Access aggregation attacks
An access aggregation attack is carried out by collecting several pieces of insensitive information and drawing conclusions from them to devise sensitive information. In simple words, adversaries will gather multiple facts related to a system and study them to conduct an attack. A reconnaissance attack is an example. It involves hackers combining several tools to identify different elements of a target system, such as the operating system, IP address, open port, and more.
You should be concerned about the following access aggregation attacks.
Password attack
Passwords are the weakest link of authentication. Password attacks attempt to breach the user, administrator or root password. On the user level, the attacker can access the individual account and the resources associated with it. On the administrator or root level, the attacker can access any account and authorized resources. The latter could also be used to create backdoors that could be used at a later date. An enterprise may need to rebuild the entire system if it becomes a victim of a password attack. Strong passwords are the key to securing the system against such attacks. A strong password includes 8-15 characters with a combination of different character types (lowercase letters, uppercase letters, special characters, and numbers).
Dictionary attack
These attacks are based on the dictionary file (in its fixed state) that a program scans to discover a “match” with an entered password. Comparative analysis is the method commonly used by password-decoding programs to “hash” the common word variations in the dictionary file. The programs then compare the results to the encrypted password and decode it if a match is found. Therefore, if a password includes dictionary-based words, it can be cracked quickly. All types of authentication except PAP are vulnerable to a dictionary attack. Dictionary attack was used to hack Twitter accounts of celebrities in 2009. Again, combining different character types is the key to safeguarding your network and system.

=== CHECK YOUR UNDERSTANDING ===
a - Please rewrite the passage on access aggregation attacks between "You should be" and "characters, and numbers).", inclusive, changing "attacker" to "intruder".
b - Continue the passage on access aggregation attacks from its final sentence.

=== GIVEN RECORDS ===
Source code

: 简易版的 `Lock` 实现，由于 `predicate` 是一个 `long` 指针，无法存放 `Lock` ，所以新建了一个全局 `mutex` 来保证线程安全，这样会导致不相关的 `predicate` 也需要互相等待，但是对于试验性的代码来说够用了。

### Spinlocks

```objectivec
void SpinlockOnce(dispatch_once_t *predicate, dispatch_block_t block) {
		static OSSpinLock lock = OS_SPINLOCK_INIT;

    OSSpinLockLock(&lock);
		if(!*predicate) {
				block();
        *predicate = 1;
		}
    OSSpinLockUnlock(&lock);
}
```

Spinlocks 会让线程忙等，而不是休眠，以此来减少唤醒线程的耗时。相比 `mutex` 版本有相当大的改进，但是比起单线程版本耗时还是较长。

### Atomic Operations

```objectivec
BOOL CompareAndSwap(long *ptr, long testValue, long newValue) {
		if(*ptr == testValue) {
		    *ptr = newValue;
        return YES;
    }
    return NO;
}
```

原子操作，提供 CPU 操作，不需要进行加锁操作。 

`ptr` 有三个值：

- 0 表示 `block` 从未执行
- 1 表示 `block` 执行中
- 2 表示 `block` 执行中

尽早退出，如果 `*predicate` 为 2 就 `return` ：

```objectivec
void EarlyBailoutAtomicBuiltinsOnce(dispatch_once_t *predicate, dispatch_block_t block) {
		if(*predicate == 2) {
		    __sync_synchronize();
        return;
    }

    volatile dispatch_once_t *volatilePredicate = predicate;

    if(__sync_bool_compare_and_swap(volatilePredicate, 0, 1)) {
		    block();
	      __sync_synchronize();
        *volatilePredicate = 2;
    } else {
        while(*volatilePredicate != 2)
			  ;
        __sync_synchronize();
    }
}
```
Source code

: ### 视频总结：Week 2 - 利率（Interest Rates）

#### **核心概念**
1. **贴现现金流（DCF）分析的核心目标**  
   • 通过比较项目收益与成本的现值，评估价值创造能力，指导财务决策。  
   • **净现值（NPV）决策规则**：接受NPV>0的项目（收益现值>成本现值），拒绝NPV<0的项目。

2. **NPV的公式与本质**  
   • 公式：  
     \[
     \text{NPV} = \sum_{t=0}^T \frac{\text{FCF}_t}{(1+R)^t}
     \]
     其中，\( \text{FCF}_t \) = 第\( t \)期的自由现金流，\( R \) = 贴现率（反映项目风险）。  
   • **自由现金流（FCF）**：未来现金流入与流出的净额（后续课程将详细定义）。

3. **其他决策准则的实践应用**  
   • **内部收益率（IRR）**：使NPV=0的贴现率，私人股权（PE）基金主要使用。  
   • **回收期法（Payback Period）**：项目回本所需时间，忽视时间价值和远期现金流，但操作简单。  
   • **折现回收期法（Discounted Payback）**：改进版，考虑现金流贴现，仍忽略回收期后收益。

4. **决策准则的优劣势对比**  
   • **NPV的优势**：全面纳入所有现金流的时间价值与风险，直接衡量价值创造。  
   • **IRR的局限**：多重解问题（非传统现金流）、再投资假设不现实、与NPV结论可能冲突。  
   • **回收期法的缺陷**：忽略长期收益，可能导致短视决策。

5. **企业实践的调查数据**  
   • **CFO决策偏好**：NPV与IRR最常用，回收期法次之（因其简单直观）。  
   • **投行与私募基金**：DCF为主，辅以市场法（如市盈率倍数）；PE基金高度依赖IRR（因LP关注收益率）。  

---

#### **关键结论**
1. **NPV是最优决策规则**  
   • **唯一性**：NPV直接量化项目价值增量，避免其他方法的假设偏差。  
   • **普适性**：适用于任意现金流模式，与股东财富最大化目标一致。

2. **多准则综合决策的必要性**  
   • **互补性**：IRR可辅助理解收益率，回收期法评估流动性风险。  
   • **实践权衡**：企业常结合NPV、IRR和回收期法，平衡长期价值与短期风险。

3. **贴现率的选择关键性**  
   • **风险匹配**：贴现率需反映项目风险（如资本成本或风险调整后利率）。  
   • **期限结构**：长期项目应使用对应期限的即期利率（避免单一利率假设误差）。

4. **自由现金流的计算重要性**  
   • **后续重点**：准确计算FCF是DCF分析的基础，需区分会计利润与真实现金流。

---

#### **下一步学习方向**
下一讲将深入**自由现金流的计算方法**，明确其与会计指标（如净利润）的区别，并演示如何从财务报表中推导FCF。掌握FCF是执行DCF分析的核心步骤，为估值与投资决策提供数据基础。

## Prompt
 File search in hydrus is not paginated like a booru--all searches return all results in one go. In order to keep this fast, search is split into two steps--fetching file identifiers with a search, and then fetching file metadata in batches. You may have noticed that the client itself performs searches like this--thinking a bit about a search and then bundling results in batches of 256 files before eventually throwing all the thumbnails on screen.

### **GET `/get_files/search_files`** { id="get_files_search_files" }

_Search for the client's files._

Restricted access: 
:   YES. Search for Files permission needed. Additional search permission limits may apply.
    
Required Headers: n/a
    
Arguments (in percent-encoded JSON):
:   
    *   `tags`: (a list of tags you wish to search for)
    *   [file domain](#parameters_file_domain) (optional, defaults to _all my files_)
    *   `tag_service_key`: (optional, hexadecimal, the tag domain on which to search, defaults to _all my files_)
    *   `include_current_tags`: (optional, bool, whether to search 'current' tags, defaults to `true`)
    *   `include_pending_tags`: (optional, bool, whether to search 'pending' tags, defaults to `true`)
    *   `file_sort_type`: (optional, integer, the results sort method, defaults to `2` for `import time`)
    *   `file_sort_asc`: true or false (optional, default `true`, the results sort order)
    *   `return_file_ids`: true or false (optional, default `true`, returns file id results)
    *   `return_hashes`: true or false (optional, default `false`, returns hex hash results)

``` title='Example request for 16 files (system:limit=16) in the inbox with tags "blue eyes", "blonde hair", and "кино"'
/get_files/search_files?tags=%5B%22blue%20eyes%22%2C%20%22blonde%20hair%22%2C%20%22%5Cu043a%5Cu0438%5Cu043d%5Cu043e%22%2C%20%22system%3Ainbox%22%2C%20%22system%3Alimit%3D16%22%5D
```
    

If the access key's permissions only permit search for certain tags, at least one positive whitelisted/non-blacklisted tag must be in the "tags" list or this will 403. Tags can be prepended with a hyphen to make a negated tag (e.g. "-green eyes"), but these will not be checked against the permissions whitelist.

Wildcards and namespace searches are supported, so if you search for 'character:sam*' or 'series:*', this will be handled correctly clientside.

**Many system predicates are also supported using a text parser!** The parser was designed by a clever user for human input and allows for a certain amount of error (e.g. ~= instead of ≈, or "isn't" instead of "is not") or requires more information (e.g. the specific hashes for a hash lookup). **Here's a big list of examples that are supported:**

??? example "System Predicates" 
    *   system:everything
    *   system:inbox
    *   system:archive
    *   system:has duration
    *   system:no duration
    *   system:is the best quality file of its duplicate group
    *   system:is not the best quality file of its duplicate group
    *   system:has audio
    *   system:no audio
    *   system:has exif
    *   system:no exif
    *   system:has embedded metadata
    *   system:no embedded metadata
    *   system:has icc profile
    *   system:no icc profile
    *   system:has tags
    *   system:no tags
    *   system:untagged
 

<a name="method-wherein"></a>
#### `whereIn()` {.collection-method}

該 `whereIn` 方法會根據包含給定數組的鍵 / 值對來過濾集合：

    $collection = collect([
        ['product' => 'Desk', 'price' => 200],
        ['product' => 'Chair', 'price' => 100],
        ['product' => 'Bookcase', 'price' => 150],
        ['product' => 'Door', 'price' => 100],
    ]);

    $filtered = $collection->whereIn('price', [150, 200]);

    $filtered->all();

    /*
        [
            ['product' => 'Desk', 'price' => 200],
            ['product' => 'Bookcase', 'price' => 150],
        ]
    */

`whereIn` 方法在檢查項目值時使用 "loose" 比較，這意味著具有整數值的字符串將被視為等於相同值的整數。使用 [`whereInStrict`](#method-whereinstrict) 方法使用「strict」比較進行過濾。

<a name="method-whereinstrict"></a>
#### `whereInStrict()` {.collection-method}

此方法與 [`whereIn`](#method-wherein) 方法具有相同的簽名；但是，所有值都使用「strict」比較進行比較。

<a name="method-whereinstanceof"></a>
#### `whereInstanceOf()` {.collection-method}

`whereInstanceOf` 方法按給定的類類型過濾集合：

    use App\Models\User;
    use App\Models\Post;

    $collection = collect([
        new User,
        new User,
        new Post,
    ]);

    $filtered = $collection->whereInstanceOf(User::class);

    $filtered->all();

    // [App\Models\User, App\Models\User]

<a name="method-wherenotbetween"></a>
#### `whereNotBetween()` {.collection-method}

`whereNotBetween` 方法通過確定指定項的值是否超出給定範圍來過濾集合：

=== WRITTEN ANSWERS ===
a -
You should be concerned about the following access aggregation attacks.
Password attack
Passwords are the weakest link of authentication. Password attacks attempt to breach the user, administrator or root password. On the user level, the intruder can access the individual account and the resources associated with it. On the administrator or root level, the intruder can access any account and authorized resources. The latter could also be used to create backdoors that could be used at a later date. An enterprise may need to rebuild the entire system if it becomes a victim of a password attack. Strong passwords are the key to securing the system against such attacks. A strong password includes 8-15 characters with a combination of different character types (lowercase letters, uppercase letters, special characters, and numbers).

b -
Brute-force attack
This attack systematically tries all password combinations including symbols, letters, and numbers. Hackers use sophisticated tools that attempt these combinations and search for passwords with a “hash value” that’s similar to the entry stored in a user account’s system file. The adversary does not need to find the real password, rather another password with the same hash gets the job done. For instance, the stored hash value for the password “INFOSEC1” might be 68FAC1 hexadecimal. The brute-force tool will conduct comparative analysis to see if there’s a hash value match. If a match is found, it will crack the password. Complex and long passwords are the solution to making a brute-force attack time-consuming and unattractive to carry out.
Birthday attack
If two passwords store the same hash value, “collision” occurs. A birthday attack, based on a statistical term known as the birthday paradox, attempts to find a collision. The statistical concept states that in a room with 23 people, there’s a 50 percent chance of two individuals having the same birthday. If February 29th is removed from consideration, there are 365 days in a year, but a match does not require 366 people in the room. So there’s a possibility that two passwords can have the same hash, and a cyber criminal with a 23 hash sample has a 50 percent chance of discovering them. Seeing all hashes is not a necessity to discover a match. Birthday attacks can be prevented by implementing hashtag algorithms with ample bits to make collision discovery infeasible. Long and complex passwords will also help.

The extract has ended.